Для нас тут не социальный фактор важен, а чисто демографический. Если это и в натуре протомалайцы, то это их дело, что их на переселение сподвигло, любовь к своей прежней вольнице или просто непоседливость, нас же интересует не это, а только темп их размножения Если не выше нашего, и не шибко воинственны, то не поздно еще подумать и насчёт колонизации Мадагаскара…
– Местные! – доложил один из бойцов охранения.

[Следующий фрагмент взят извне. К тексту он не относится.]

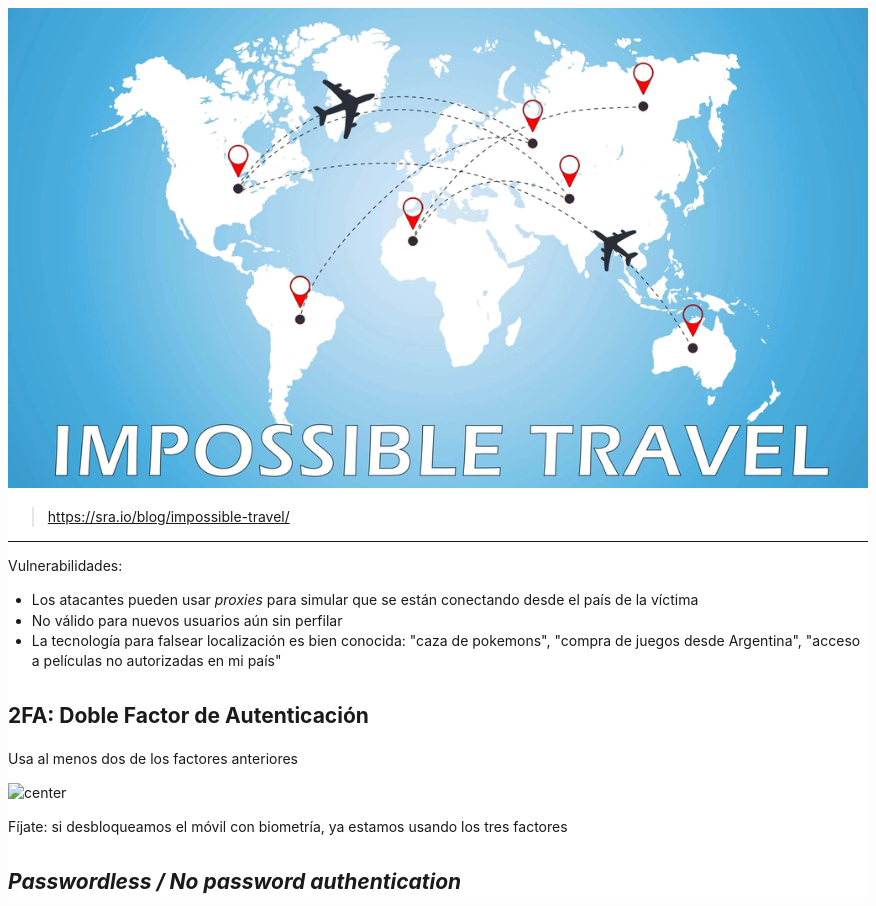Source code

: ![w:15em center](images/auth/Impossible-Travel-Featured-Image.webp)

> https://sra.io/blog/impossible-travel/

---

Vulnerabilidades:

- Los atacantes pueden usar *proxies* para simular que se están conectando desde el país de la víctima
- No válido para nuevos usuarios aún sin perfilar
- La tecnología para falsear localización es bien conocida: "caza de pokemons", "compra de juegos desde Argentina", "acceso a películas no autorizadas en mi país"



## 2FA: Doble Factor de Autenticación

Usa al menos dos de los factores anteriores

![center](https://4.bp.blogspot.com/-JSXGwbHpQCQ/W1FIvIjGNLI/AAAAAAAAIJM/E1oNm8OE-vIJsEc-VzYbuNK5a6YLwPyvwCLcBGAs/s1600/Two%2BFactor%2BAuthentication.jpg)

Fíjate: si desbloqueamos el móvil con biometría, ya estamos usando los tres factores



## *Passwordless / No password authentication*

Из зарослей в самом деле показался туземец. Ростом пониже и телосложением пощуплее наших, гораздо смуглее. Вроде бы, молодой – ага, подставили под возможный удар того, кем не так жалко рискнуть. В руках – лук среднего размера, одна стрела уже на тетиве, вторую держит вместе с луком. Тетива слегка натянута, но далеко не до конца, да и держит оружие, ни в кого ещё конкретно не целясь. В общем, грамотно демонстрирует и готовность к бою, если что, и возможность избежать его, если он не входит в наши планы. Насторожен, конечно, и понять парня можно – видят же они нас таких впервые и в своей текущей жизни, и в истории своего племени, и хрен нас знает, кто мы такие, откуда на их головы взялись, и чего от нас можно ожидать.
– Ну, подходи уж, раз вышел, – я подал знак нашим оружие приопустить, свою винтовку медленно и демонстративно закинул на ремне за плечо и показал парню пустые ладони – типа, нам тоже есть чем угомонить не в меру хулиганистых, но пришли мы не за этим, а с миром.
Собственно, наши разговоры меж собой они слыхали уже и так, наверняка уже и поняли, что язык ни на что знакомое им не похож, так что "просто поговорить" едва ли получится, но тут ведь важно намерения обозначить – хотим не драться, а пообщаться. Я сделал несколько шагов навстречу парню и остановился – типа, теперь очередь за тобой. Тот, оставаясь на месте, опустил лук, обернул голову за спину и мотнул ей. Следом за ним из зарослей вышли уже трое, мужик явно гораздо старше с копьём и ещё двое с луками по бокам от него и немного позади. С копьём, похоже, главнюк, судя по матерчатой головной повязке, возрасту и явным изображением его свиты остальными туземцами. Так оно, само собой, и оказалось – приблизился ко мне на несколько шагов и заговорил он. Ну, толку-то от этого, естественно, ноль целых, хрен десятых. Слова их языка, вроде бы, из правильных слогов состоят, согласная плюс гласная, двух согласных подряд не попалось. В своё время читал, что на основании крито-минойского слогового письма такой тип языка и минойцам этим приписывают, уподобляя его в этом японскому и как раз малайскому, чего в данном случае и следовало ожидать. Может, оно и здорово облегчит овладение их языком нашим будущим переводчикам, но сейчас-то у нас их нет, и сами мы тем малайским, ясный хрен, тоже не владеем. Исключительно для приличия я поприветствовал его и на турдетанском, и на греческом, и на финикийском, и конечно, он на них ни хрена не понял. Не принесла нам особого успеха и попытка объясниться жестами – заверили только друг друга в том, что и мы, и они – хорошие парни, с которыми вполне можно поладить. Ну, нам это и надо, собственно, для начала-то.